Wednesday 24 October 2012

This town is coming like a ghost town

It’s the end; all things come to an end. It’s the last week of the season. One by one the paraglider operators cease plying their trade and the tandem pilots prepare to return to their homes for the winter. Shops are closing by the day and as the thunder rolls overhead, lightning flashing across the horizon, the plaintive strains of Rodrigo’s Concierto de Aranjuez add a melancholy counterpoint to a quiet evening’s solitary beer and herald the sudden demise of what was once bright, shining and new.

As each day dawns the sight of beachside emporia that no longer open the shutters becomes more familiar and each closure causes less distress than the last; there is only so much you can mourn something you had for so short a time. The tour operators pack away their boards and the lights go out, one by one as the thriving resort of Oludeniz prepares to hibernate. The place you once tentatively thought you could live in forever loses its lustre and now you've seen beneath the surface it can never be the same again.

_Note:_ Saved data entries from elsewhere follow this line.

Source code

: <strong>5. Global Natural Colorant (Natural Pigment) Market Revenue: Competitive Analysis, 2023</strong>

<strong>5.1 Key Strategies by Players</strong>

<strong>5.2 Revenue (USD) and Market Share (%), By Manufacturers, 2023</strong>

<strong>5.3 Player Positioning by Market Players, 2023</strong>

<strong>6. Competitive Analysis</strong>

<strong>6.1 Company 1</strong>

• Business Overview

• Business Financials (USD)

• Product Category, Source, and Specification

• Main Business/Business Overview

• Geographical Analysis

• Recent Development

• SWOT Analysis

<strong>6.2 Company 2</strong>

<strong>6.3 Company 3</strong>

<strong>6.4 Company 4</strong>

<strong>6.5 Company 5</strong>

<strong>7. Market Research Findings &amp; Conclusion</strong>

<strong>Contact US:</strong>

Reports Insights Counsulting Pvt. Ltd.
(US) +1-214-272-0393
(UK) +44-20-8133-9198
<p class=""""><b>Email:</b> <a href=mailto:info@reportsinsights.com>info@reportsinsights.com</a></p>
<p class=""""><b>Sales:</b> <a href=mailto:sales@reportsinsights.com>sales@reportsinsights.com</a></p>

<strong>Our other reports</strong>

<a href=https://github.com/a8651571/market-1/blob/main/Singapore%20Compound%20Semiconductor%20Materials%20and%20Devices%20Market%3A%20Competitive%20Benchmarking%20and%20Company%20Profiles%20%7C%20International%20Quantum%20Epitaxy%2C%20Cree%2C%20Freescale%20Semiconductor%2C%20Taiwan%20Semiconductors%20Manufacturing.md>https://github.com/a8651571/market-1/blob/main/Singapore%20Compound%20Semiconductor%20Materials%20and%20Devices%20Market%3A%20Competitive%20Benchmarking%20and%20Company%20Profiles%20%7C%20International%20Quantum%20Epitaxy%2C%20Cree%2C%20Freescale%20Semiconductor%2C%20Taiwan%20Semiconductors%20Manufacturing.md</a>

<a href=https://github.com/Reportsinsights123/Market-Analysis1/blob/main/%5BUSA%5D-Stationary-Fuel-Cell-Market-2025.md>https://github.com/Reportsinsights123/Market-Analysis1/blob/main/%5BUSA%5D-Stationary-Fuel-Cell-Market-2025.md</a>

 There can be no greater symbol that this land of eternal sunshine is shutting up shop than the fact that we all bought umbrellas two nights ago, to get us home under black, pelting skies. Swapping paragliders for parapluies, how poetic. And talking of symbols, nestled on a pile of tee-shirts a lonely glass eye charm, a gift for a loved one, struggles under the brooding skies to do its work and ward off evil.

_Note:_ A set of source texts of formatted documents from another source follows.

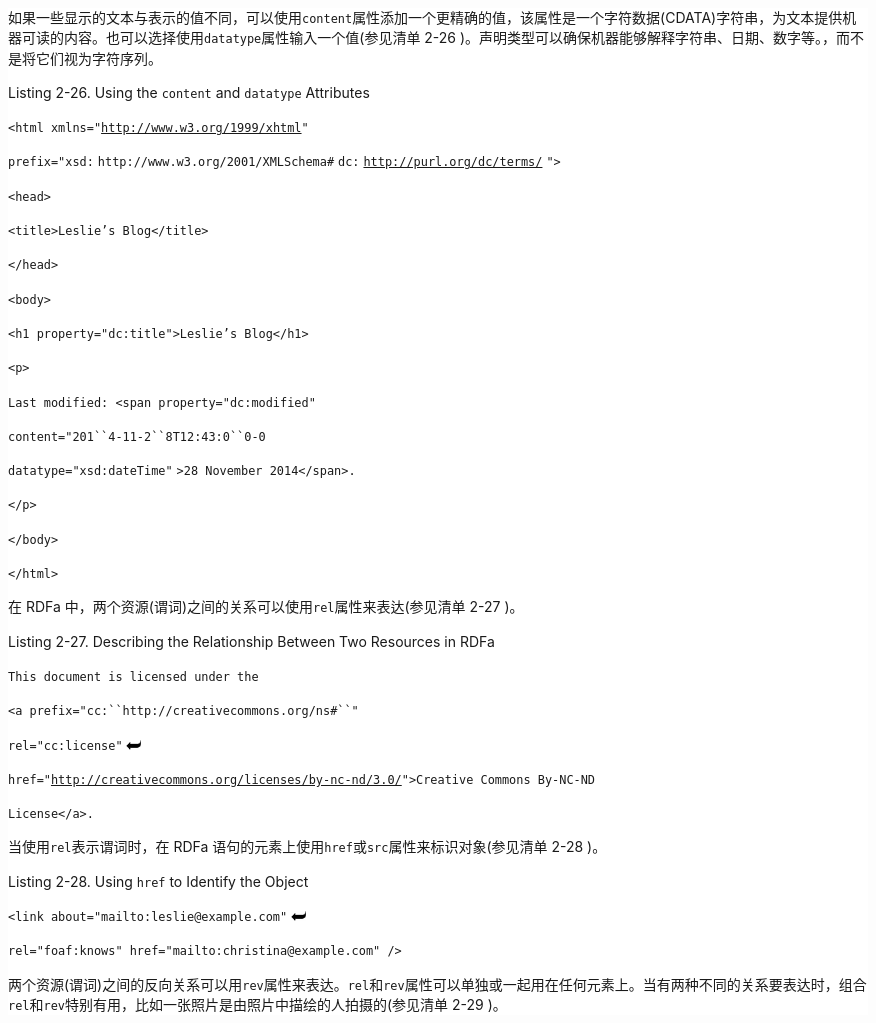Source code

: 如果一些显示的文本与表示的值不同，可以使用`content`属性添加一个更精确的值，该属性是一个字符数据(CDATA)字符串，为文本提供机器可读的内容。也可以选择使用`datatype`属性输入一个值(参见清单 2-26 )。声明类型可以确保机器能够解释字符串、日期、数字等。，而不是将它们视为字符序列。

Listing 2-26\. Using the `content` and `datatype` Attributes

`<html xmlns="`[`http://www.w3.org/1999/xhtml`](http://www.w3.org/1999/xhtml)`"`

`prefix="xsd:` `http://www.w3.org/2001/XMLSchema#` `dc:` [`http://purl.org/dc/terms/`](http://purl.org/dc/terms/) `">`

`<head>`

`<title>Leslie’s Blog</title>`

`</head>`

`<body>`

`<h1 property="dc:title">Leslie’s Blog</h1>`

`<p>`

`Last modified: <span property="dc:modified"`

`content="201``4-11-2``8T12:43:0``0-0`

`datatype="xsd:dateTime"` `>28 November 2014</span>.`

`</p>`

`</body>`

`</html>`

在 RDFa 中，两个资源(谓词)之间的关系可以使用`rel`属性来表达(参见清单 2-27 )。

Listing 2-27\. Describing the Relationship Between Two Resources in RDFa

`This document is licensed under the`

`<a prefix="cc:``http://creativecommons.org/ns#``"`

`rel="cc:license"` ![A978-1-4842-1049-9_2_Fig2ap_HTML.jpg](img/A978-1-4842-1049-9_2_Fig2ap_HTML.jpg)

`href="`[`http://creativecommons.org/licenses/by-nc-nd/3.0/`](http://creativecommons.org/licenses/by-nc-nd/3.0/%22%3ECreative)`">Creative Commons By-NC-ND`

`License</a>.`

当使用`rel`表示谓词时，在 RDFa 语句的元素上使用`href`或`src`属性来标识对象(参见清单 2-28 )。

Listing 2-28\. Using `href` to Identify the Object

`<link about="mailto:leslie@example.com"` ![A978-1-4842-1049-9_2_Fig2ar_HTML.jpg](img/A978-1-4842-1049-9_2_Fig2ar_HTML.jpg)

`rel="foaf:knows" href="mailto:christina@example.com" />`

两个资源(谓词)之间的反向关系可以用`rev`属性来表达。`rel`和`rev`属性可以单独或一起用在任何元素上。当有两种不同的关系要表达时，组合`rel`和`rev`特别有用，比如一张照片是由照片中描绘的人拍摄的(参见清单 2-29 )。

Ennui... enervation... it's still only Wednesday. The ticking clock tediously ticks off the seconds to Friday when we make our weary way slowly back home. What to do... what to do?

Little rays of hope

But, what’s that? A chink of blue light; the eye winks hope and all may not be lost. We heft our gliders onto our backs and head out for the transport, squinting into the light, fingers tightly crossed all the way.